Content starts

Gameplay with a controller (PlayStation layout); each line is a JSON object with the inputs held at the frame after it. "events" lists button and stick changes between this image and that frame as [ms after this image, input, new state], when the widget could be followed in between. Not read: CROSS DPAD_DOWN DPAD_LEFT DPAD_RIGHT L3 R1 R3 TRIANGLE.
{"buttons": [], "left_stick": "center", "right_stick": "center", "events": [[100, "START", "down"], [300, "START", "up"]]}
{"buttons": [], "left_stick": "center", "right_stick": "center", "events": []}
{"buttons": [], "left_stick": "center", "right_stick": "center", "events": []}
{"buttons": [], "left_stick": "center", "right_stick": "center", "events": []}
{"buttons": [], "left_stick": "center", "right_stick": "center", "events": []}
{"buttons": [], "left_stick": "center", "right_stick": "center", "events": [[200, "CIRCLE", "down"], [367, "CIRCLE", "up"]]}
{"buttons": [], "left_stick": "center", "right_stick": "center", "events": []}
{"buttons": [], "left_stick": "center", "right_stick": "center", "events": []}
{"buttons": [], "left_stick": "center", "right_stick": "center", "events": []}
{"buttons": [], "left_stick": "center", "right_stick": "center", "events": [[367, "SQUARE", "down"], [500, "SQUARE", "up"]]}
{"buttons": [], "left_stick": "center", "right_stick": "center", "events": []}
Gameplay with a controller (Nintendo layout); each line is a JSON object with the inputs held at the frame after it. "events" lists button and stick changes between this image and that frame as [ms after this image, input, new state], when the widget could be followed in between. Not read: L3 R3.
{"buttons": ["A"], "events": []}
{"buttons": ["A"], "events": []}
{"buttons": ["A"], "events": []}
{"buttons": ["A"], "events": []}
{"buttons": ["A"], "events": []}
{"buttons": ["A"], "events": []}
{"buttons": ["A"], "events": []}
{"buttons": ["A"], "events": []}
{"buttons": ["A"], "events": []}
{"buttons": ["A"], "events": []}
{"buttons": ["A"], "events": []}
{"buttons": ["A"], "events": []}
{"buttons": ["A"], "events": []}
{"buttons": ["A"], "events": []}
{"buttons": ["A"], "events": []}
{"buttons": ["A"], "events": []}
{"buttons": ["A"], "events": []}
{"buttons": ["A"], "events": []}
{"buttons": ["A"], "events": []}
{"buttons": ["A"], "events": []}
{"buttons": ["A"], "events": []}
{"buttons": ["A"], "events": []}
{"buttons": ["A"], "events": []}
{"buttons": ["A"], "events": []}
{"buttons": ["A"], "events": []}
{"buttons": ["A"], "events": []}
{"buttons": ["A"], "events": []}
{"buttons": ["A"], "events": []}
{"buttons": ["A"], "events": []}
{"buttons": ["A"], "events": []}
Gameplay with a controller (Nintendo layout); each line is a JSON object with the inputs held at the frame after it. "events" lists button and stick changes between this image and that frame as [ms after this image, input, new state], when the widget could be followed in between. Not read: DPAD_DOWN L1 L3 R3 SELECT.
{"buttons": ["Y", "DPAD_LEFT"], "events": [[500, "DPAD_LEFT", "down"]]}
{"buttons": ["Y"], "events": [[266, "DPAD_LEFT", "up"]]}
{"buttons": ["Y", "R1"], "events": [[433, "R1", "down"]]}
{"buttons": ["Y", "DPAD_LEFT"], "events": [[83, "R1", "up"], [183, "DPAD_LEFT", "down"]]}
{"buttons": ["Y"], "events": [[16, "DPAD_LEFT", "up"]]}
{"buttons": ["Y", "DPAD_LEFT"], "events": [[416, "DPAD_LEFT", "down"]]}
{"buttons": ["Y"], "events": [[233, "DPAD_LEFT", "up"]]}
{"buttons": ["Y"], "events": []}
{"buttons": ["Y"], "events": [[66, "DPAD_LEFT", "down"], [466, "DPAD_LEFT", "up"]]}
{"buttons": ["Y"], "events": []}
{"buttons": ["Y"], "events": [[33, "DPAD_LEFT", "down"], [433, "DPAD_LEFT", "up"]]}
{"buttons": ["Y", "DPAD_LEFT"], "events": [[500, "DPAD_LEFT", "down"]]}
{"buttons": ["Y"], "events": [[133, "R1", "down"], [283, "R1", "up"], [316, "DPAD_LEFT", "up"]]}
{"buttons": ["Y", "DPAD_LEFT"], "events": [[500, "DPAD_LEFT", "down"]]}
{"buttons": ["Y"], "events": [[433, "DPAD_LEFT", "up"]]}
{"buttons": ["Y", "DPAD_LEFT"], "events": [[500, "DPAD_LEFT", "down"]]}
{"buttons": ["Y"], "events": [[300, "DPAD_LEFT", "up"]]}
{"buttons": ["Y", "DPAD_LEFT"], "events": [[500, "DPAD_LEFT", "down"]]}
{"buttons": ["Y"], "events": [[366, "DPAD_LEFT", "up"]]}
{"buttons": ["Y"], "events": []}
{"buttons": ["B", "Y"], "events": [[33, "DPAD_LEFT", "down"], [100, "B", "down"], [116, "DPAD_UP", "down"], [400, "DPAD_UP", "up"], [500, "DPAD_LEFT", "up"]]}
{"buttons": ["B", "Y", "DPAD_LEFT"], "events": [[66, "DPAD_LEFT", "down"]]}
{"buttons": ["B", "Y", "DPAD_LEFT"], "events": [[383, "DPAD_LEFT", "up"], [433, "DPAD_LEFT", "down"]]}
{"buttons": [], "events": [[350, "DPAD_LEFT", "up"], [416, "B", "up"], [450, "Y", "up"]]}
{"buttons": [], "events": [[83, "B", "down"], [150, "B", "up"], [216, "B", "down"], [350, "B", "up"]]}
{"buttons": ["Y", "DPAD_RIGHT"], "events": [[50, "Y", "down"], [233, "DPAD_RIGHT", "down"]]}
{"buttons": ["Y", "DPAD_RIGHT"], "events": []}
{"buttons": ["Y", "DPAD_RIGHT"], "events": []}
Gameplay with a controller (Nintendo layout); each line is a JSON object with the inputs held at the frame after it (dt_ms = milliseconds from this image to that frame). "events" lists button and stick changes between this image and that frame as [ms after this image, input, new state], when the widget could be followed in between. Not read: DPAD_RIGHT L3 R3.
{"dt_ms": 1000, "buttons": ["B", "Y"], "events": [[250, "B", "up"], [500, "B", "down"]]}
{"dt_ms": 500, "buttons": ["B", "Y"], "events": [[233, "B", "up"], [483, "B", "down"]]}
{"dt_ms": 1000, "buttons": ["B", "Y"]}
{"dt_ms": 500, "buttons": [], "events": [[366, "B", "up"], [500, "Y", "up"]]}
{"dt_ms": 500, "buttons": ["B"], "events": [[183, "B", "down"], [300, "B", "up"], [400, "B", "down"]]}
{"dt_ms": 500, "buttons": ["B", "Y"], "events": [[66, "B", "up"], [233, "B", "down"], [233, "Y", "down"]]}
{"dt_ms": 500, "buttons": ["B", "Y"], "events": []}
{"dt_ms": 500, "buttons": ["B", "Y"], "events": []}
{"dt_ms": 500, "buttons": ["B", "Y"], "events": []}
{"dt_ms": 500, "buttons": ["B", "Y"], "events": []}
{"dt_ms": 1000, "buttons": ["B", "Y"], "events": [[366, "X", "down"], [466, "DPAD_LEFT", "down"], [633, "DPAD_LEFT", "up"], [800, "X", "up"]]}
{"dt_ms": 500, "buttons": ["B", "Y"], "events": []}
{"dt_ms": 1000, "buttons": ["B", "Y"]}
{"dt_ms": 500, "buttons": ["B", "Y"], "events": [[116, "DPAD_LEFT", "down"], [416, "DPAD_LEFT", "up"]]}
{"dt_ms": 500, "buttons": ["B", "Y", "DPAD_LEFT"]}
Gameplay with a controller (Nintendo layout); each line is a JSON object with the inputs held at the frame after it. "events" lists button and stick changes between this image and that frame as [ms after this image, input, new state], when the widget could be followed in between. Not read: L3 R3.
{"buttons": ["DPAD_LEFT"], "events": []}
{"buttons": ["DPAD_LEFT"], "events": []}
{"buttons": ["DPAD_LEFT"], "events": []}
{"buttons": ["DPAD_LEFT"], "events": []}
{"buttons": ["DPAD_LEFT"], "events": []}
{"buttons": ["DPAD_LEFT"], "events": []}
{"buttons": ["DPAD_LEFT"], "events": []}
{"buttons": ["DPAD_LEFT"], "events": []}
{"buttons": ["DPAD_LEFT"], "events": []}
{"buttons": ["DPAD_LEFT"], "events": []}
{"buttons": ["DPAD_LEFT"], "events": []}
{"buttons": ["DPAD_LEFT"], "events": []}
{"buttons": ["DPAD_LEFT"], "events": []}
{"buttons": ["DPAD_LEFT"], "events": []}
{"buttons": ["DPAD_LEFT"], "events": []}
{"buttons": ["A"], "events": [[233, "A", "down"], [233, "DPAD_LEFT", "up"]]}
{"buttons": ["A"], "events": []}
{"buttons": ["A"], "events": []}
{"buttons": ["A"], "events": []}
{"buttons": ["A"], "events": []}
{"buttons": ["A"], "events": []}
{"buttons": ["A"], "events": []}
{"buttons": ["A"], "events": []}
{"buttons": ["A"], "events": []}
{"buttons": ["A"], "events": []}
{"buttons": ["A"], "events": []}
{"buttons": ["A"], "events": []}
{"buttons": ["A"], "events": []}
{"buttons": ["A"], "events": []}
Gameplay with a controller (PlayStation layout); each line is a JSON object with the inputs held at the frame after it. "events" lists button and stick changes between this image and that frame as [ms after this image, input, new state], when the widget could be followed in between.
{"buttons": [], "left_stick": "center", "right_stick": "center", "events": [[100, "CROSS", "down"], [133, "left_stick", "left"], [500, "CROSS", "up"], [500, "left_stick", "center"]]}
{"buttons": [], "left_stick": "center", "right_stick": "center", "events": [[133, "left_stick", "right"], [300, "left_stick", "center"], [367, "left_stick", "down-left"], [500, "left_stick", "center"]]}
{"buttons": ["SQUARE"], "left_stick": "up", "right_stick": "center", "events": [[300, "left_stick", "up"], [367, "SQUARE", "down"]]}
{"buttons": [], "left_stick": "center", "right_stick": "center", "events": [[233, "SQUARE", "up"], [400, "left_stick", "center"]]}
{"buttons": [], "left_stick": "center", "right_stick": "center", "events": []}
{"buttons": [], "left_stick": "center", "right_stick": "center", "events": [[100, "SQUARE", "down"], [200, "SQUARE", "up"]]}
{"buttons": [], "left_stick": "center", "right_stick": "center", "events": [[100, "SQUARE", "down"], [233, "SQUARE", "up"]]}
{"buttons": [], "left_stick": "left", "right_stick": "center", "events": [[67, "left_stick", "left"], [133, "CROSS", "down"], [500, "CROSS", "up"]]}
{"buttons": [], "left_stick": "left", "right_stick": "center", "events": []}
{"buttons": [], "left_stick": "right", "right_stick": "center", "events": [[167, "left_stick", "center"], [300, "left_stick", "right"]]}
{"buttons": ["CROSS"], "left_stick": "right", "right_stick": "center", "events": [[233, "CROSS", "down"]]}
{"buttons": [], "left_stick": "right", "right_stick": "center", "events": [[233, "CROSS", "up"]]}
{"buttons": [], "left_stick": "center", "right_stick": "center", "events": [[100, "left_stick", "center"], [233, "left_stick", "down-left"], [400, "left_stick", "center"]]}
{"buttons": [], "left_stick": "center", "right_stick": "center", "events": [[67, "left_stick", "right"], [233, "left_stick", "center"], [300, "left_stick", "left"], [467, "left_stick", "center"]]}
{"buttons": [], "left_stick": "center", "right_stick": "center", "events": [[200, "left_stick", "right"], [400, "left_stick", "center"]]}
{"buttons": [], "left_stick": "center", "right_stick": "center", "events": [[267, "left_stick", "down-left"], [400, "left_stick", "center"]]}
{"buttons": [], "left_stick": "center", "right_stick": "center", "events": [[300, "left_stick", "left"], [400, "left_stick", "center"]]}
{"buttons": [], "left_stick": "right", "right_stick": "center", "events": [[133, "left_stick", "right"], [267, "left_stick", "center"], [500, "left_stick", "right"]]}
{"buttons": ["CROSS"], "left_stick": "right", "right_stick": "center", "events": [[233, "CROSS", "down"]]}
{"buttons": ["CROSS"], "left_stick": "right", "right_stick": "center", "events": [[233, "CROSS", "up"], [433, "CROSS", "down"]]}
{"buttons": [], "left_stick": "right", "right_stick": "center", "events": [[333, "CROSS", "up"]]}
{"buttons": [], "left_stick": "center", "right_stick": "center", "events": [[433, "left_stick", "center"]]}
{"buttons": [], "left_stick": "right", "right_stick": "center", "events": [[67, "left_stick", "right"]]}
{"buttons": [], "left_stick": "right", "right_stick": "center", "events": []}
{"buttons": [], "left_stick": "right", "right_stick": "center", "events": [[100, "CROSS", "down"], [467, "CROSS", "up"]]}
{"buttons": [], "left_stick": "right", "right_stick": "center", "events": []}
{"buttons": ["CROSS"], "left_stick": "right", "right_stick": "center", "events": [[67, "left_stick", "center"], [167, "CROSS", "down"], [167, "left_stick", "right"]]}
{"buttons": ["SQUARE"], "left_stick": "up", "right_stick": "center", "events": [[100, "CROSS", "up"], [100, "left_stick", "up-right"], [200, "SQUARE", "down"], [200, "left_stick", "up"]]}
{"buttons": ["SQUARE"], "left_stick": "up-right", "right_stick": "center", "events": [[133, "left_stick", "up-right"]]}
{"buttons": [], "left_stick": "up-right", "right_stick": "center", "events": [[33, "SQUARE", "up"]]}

Content ends

- To do: Working from the entries above, find every line in which the word "PlayStation" occurs and copy it.

- Result:
Gameplay with a controller (PlayStation layout); each line is a JSON object with the inputs held at the frame after it. "events" lists button and stick changes between this image and that frame as [ms after this image, input, new state], when the widget could be followed in between. Not read: CROSS DPAD_DOWN DPAD_LEFT DPAD_RIGHT L3 R1 R3 TRIANGLE.
Gameplay with a controller (PlayStation layout); each line is a JSON object with the inputs held at the frame after it. "events" lists button and stick changes between this image and that frame as [ms after this image, input, new state], when the widget could be followed in between.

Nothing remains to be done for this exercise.